In this cohort, there were 81 pregnancies were identified in 64 women. Of these, 21% of pregnancies were documented as having significant difficulty engaging with HIV care. Among those disclosing 51% (24/47) reported mental health issues, 18% (8/45) intimate partner violence and 50% (19/38) housing problems. Smoking, alcohol and substance use were frequently reported.

Significant levels of social vulnerability were seen in this small cohort of pregnant women but the authors noted that documentation was variable and they needed to find ways to improve this. Plans are underway to develop and evaluate a clinical proforma to aid documentation and adherence to BHIVA guidelines.

Overall vertical transmission is very low in the UK and the availability of safe and effective ART (combined with good multidisciplinary care) has been a major reason for this success.

But women with HIV can face many challenges against a background of draconian government cuts and policies that target the most vulnerable. The ongoing pregnancy audit continues to reveal that vertical transmission takes place against a background of complex social circumstances like housing, immigration, intimate partner violence and mental health issues.

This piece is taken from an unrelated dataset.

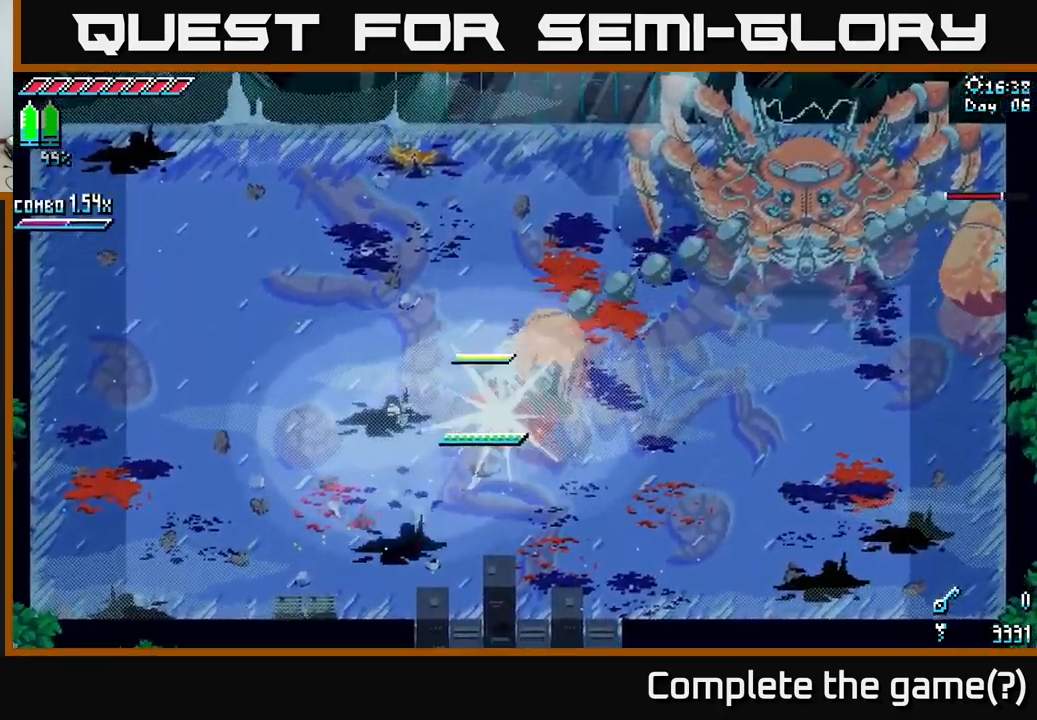
{"buttons": [], "left_stick": "right", "right_stick": "center", "events": [[100, "B", "up"], [417, "left_stick", "right"]]}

So, as well as guidance on the clinical management of HIV in pregnancy, the emphasis on psychosocial issues (this section was both expanded and moved forward) in the BHIVA guidelines is welcome and hopefully will provide guidance to continue to deliver critical additional support to those women that need it.


All references are to the Programme and Abstracts of the Fourth Joint Conference of BHIVA/BASHH, Edinburgh, 17–20 April 2018. Published in HIV Medicine, 19 (Suppl. 2), s5–s20.

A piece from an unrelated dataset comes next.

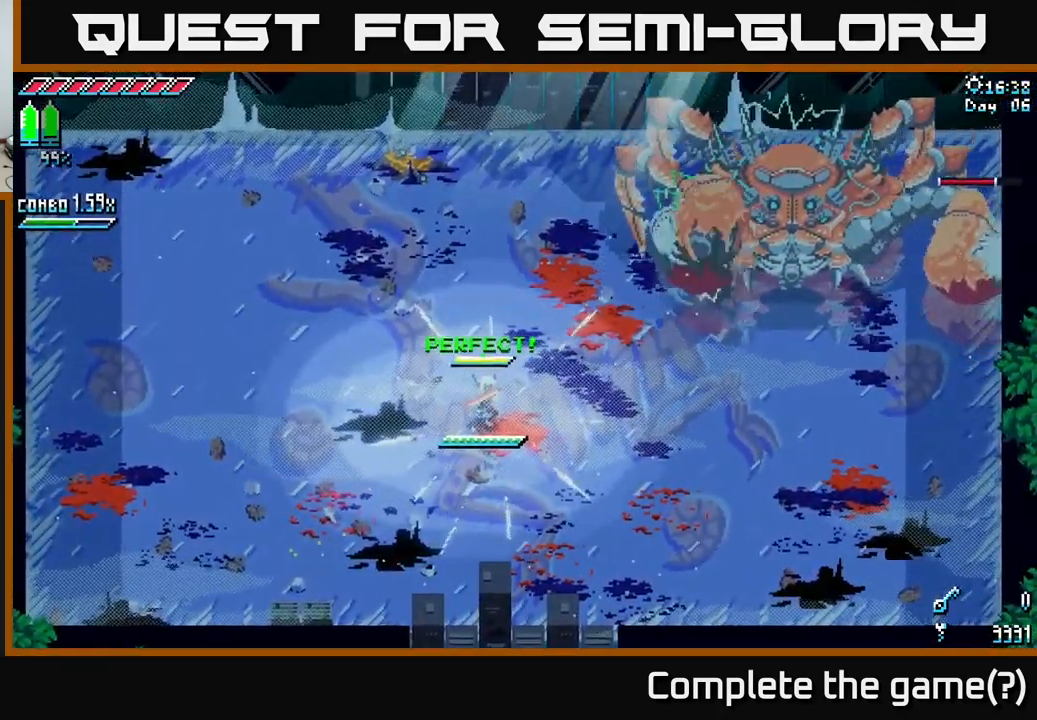
{"buttons": [], "left_stick": "center", "right_stick": "center", "events": [[400, "left_stick", "center"]]}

  1. Gilleece Y. BHIVA HIV in pregnancy guidelines 2018. 4th Joint BHIVA/BASHH, 17-20 April 2018, Edinburgh. Oral presentations in BHIVA/BASHH guidelines section. Thursday 19 April 2018.
  2. Rasi V et al. Assessing the influence of BHIVA guidelines on trends in antiretroviral use in pregnancy in the UK and Ireland in 2005–2016. 4th Joint BHIVA/BASHH, 17-20 April 2018, Edinburgh. Oral abstract O21.
  3. Peters H et al. Audit of perinatally acquired HIV in UK-born infants reported 2014–2017. 4th Joint BHIVA/BASHH, 17-20 April 2018, Edinburgh. Oral abstract O3.
  4. “HIV test? No thank you.” New multidisciplinary policies for pregnant women who decline an HIV test. 4th Joint BHIVA/BASHH, 17-20 April 2018, Edinburgh. Poster abstract P143.
  5. Astill N et al. A case-note review of characteristics and outcomes of five HIV positive women who breastfed.
 4th Joint BHIVA/BASHH, 17-20 April 2018, Edinburgh. Poster abstract 144.
  6. Seery P et al. Breasfeeding experiences of mothers with HIV from two UK centres. 4th Joint BHIVA/BASHH, 17-20 April 2018, Edinburgh. Poster abstract P 145.
  7. Bird E et al. High levels of psychosocial vulnerability in HIV-positive pregnant women attending an inner London HIV clinic. 4th Joint BHIVA/BASHH, 17-20 April 2018, Edinburgh. Poster abstract P146.